TEXT:
After a short stint at his own firm, Kapoor joined Kearney in 2011. He cofounded PERLab, which helps companies improve by using product design as a lens—answering questions like how to make people love a company’s products.

“I started my consulting career as a deer in the headlights, and soon realized that consulting is not just about being a smart person with PowerPoint, but about putting yourself in your clients’ shoes,” he says. “It’s hard, with several forces at work—limited time, your own career, demands of the firm.” In a 2020 feature on Kearney’s website, Kapoor emphasized that being a good consultant means loving what you do—without which you won’t be able to put in enough for your client. From his small town to his work now in Silicon Valley, it’s clear he’s followed his heart. 

Some things have come full circle. Kapoor volunteered with the board of directors of the Chicago Booth Alumni Club. In 2013, he became a coach for the Strategy Lab, a partnership between Booth and Kearney, started by Joe Raudabaugh, ’80, and taught by Professor Davis. 

In the course, students work with Kearney consultants on real business issues brought in by clients, and learn to develop their action and insight skills. After Raudabaugh retired from Kearney, Kapoor became a sponsor for the lab. He also guest-lectured as part of the Executive MBA Program, which he attributes to Professor Schrager. “I still hold on to my first paycheck from Booth as a souvenir,” he says. “It was surreal to teach at the institution where I learned so much.”

INPUT DATA:
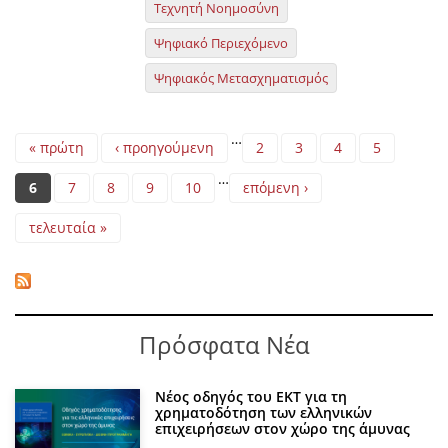
Τεχνητή Νοημοσύνη
Ψηφιακό Περιεχόμενο
Ψηφιακός Μετασχηματισμός
Pages
…
« πρώτη
‹ προηγούμενη
2
3
4
5
…
6
7
8
9
10
επόμενη ›
τελευταία »
Πρόσφατα Νέα
Νέος οδηγός του ΕΚΤ για τη
χρηματοδότηση των ελληνικών
επιχειρήσεων στον χώρο της άμυνας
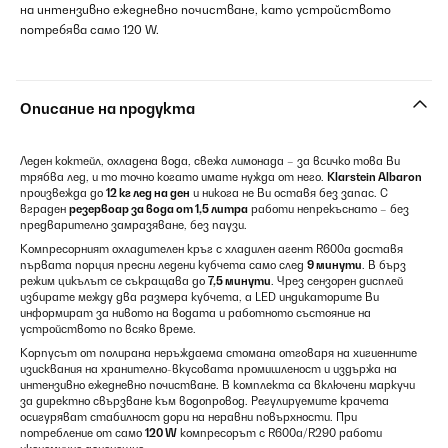
на интензивно ежедневно почистване, като устройството
потребява само 120 W.
Описание на продукта
Леден коктейл, охладена вода, свежа лимонада – за всичко това Ви
трябва лед, и то точно когато имате нужда от него.
Klarstein Albaron
произвежда до
12 кг лед на ден
и никога не Ви оставя без запас. С
вграден
резервоар за вода от 1,5 литра
работи непрекъснато – без
предварително замразяване, без паузи.
Компресорният охладителен кръг с хладилен агент R600a доставя
първата порция пресни ледени кубчета само след
9 минути
. В бърз
режим цикълът се съкращава до
7,5 минути
. Чрез сензорен дисплей
избирате между два размера кубчета, а LED индикаторите Ви
информират за нивото на водата и работното състояние на
устройството по всяко време.
Корпусът от полирана неръждаема стомана отговаря на хигиенните
изисквания на хранително-вкусовата промишленост и издържа на
интензивно ежедневно почистване. В комплекта са включени маркучи
за директно свързване към водопровод. Регулируемите крачета
осигуряват стабилност дори на неравни повърхности. При
потребление от само
120 W
компресорът с R600a/R290 работи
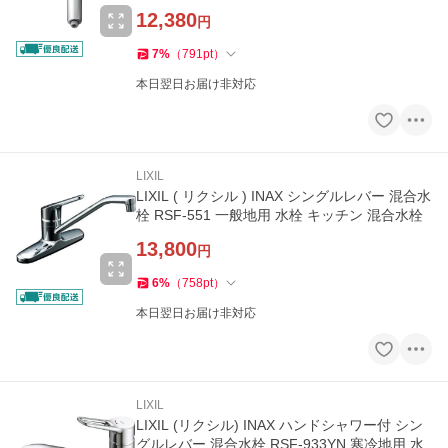
12,380
円
7
%
（
791
pt
）
本日翌日お届け非対応
LIXIL
LIXIL ( リクシル ) INAX シングルレバー 混合水
栓 RSF-551 一般地用 水栓 キッチン 混合水栓
13,800
円
6
%
（
758
pt
）
本日翌日お届け非対応
LIXIL
LIXIL (リクシル) INAX ハンドシャワー付 シン
グルレバー 混合水栓 RSF-933YN 寒冷地用 水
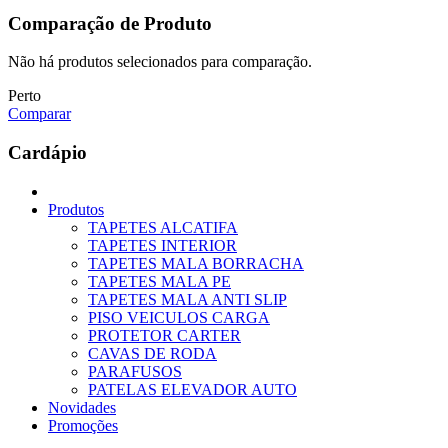
Comparação de Produto
Não há produtos selecionados para comparação.
Perto
Comparar
Cardápio
Produtos
TAPETES ALCATIFA
TAPETES INTERIOR
TAPETES MALA BORRACHA
TAPETES MALA PE
TAPETES MALA ANTI SLIP
PISO VEICULOS CARGA
PROTETOR CARTER
CAVAS DE RODA
PARAFUSOS
PATELAS ELEVADOR AUTO
Novidades
Promoções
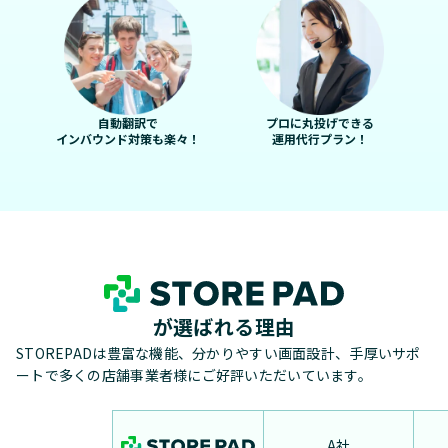
自動翻訳で
プロに丸投げできる
インバウンド対策も楽々！
運用代行プラン！
が選ばれる理由
STOREPADは豊富な機能、分かりやすい画面設計、手厚いサポ
ートで多くの店舗事業者様にご好評いただいています。
A社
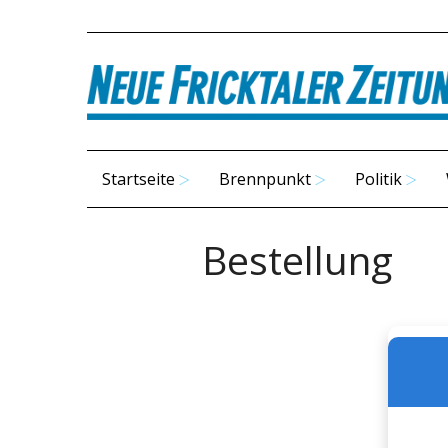
Startseite
Brennpunkt
Politik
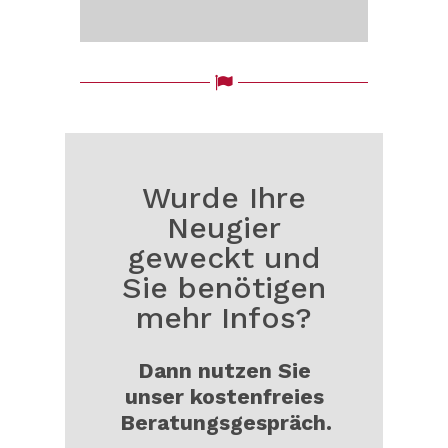
Wurde Ihre
Neugier
geweckt und
Sie benötigen
mehr Infos?
Dann nutzen Sie
unser kostenfreies
Beratungsgespräch.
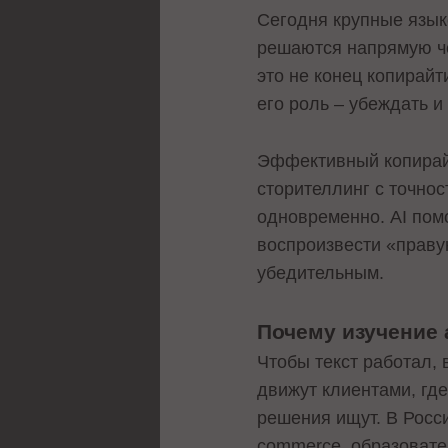
Сегодня крупные язы
решаются напрямую че
это не конец копирайт
его роль – убеждать и
Эффективный копирайт
сторителлинг с точно
одновременно. AI помо
воспроизвести «правую
убедительным.
Почему изучение 
Чтобы текст работал, 
движут клиентами, гд
решения ищут. В Росси
commerce, образовате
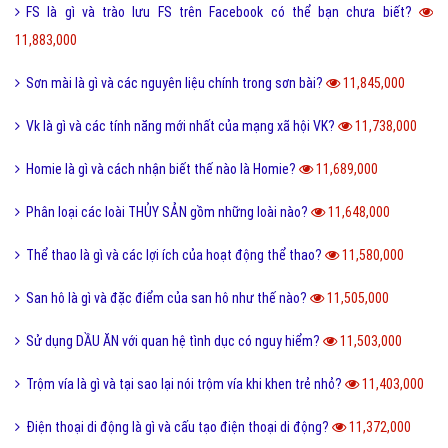
FS là gì và trào lưu FS trên Facebook có thể bạn chưa biết?
11,883,000
Sơn mài là gì và các nguyên liệu chính trong sơn bài?
11,845,000
Vk là gì và các tính năng mới nhất của mạng xã hội VK?
11,738,000
Homie là gì và cách nhận biết thế nào là Homie?
11,689,000
Phân loại các loài THỦY SẢN gồm những loài nào?
11,648,000
Thể thao là gì và các lợi ích của hoạt động thể thao?
11,580,000
San hô là gì và đặc điểm của san hô như thế nào?
11,505,000
Sử dụng DẦU ĂN với quan hệ tình dục có nguy hiểm?
11,503,000
Trộm vía là gì và tại sao lại nói trộm vía khi khen trẻ nhỏ?
11,403,000
Điện thoại di động là gì và cấu tạo điện thoại di động?
11,372,000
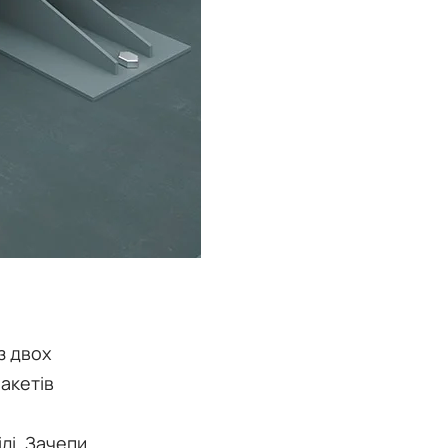
з двох
пакетів
лі. Зачепи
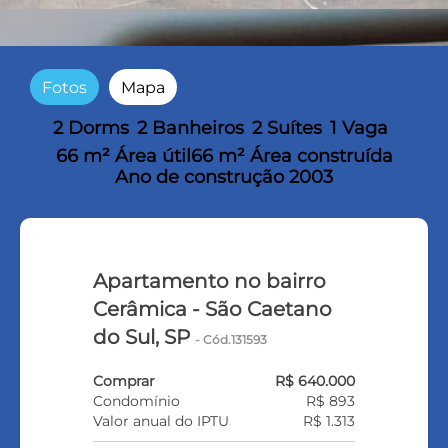
Fotos
Mapa
2 Dorms
2 Banheiros
2 Suítes
1 Vaga
66 m² Área útil
66 m² Área construída
Ano de construção 2003
Apartamento no bairro
Cerâmica - São Caetano
do Sul, SP
- Cód.131593
Comprar
R$ 640.000
Condomínio
R$ 893
Valor anual do IPTU
R$ 1.313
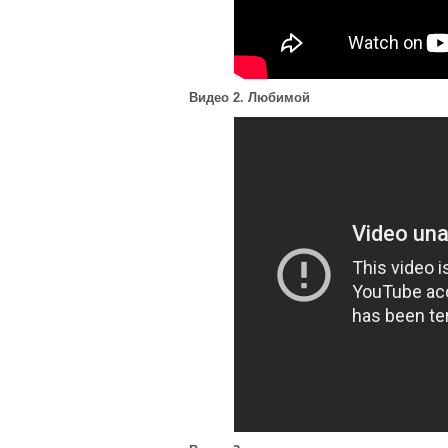
Видео 2. Любимой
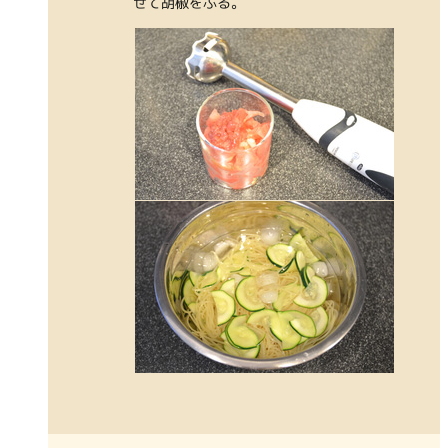
せて胡椒をふる。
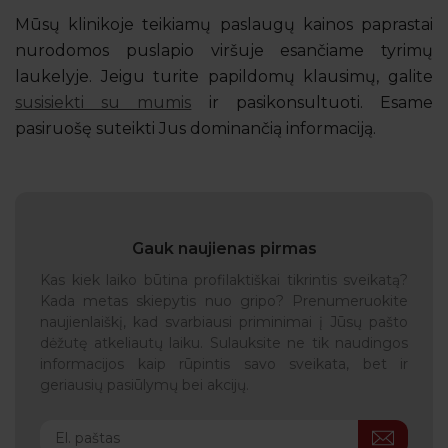
Mūsų klinikoje teikiamų paslaugų kainos paprastai
nurodomos puslapio viršuje esančiame tyrimų
laukelyje. Jeigu turite papildomų klausimų, galite
susisiekti su mumis
ir pasikonsultuoti. Esame
pasiruošę suteikti Jus dominančią informaciją.
Gauk naujienas pirmas
Kas kiek laiko būtina profilaktiškai tikrintis sveikatą?
Kada metas skiepytis nuo gripo? Prenumeruokite
naujienlaiškį, kad svarbiausi priminimai į Jūsų pašto
dėžutę atkeliautų laiku. Sulauksite ne tik naudingos
informacijos kaip rūpintis savo sveikata, bet ir
geriausių pasiūlymų bei akcijų.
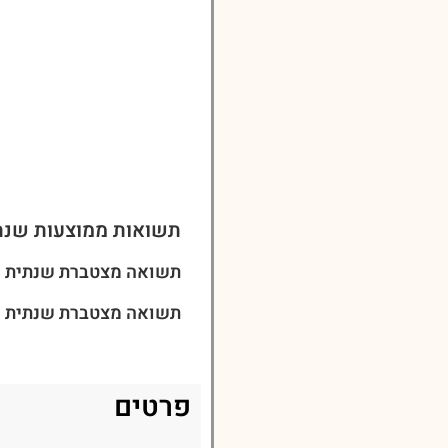
תשואות ממוצעות שנת
תשואה מצטברת שנתית ל-3 שני
תשואה מצטברת שנתית ל-5 שני
פרטים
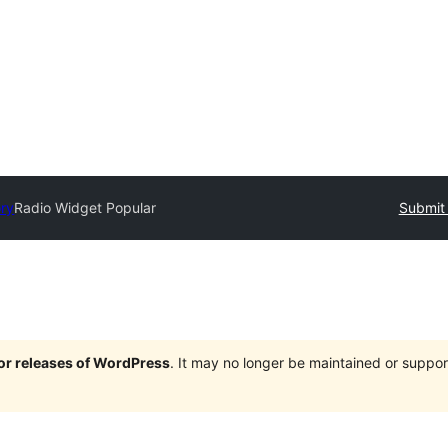
ory
Radio Widget Popular
Submit 
jor releases of WordPress
. It may no longer be maintained or supp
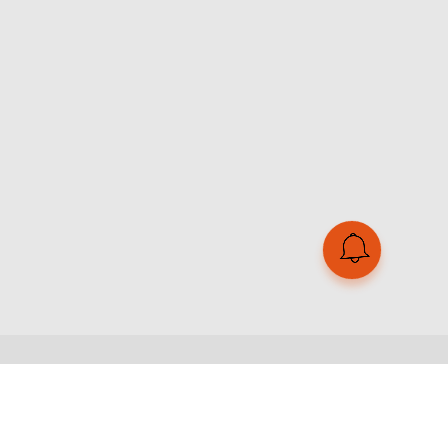
Ми в соцмережах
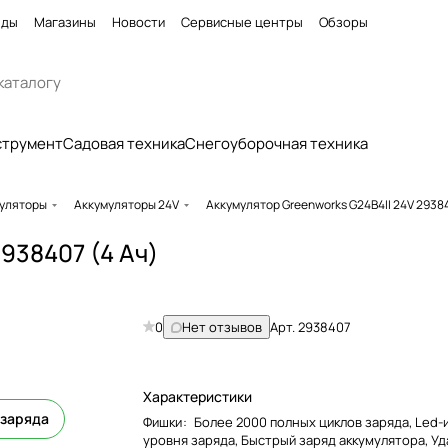
нды
Магазины
Новости
Сервисные центры
Обзоры
струмент
Садовая техника
Снегоуборочная техника
уляторы
Аккумуляторы 24V
Аккумулятор Greenworks G24B4II 24V 29384
938407 (4 Ач)
0
Нет отзывов
Арт.
2938407
Характеристики
 заряда
Фишки
:
Более 2000 полных циклов заряда, Led-
уровня заряда, Быстрый заряд аккумулятора, У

DIRECTIVE 1: In the text on Kapoor's career, in what year did he become a coach for the Strategy Lab?
DIRECTIVE 2: Output the passage of the text on Kapoor's career that begins with the words "After a short" and ends with "followed his heart.".

WORKED SOLUTION 1: 2013

WORKED SOLUTION 2:
After a short stint at his own firm, Kapoor joined Kearney in 2011. He cofounded PERLab, which helps companies improve by using product design as a lens—answering questions like how to make people love a company’s products.

“I started my consulting career as a deer in the headlights, and soon realized that consulting is not just about being a smart person with PowerPoint, but about putting yourself in your clients’ shoes,” he says. “It’s hard, with several forces at work—limited time, your own career, demands of the firm.” In a 2020 feature on Kearney’s website, Kapoor emphasized that being a good consultant means loving what you do—without which you won’t be able to put in enough for your client. From his small town to his work now in Silicon Valley, it’s clear he’s followed his heart.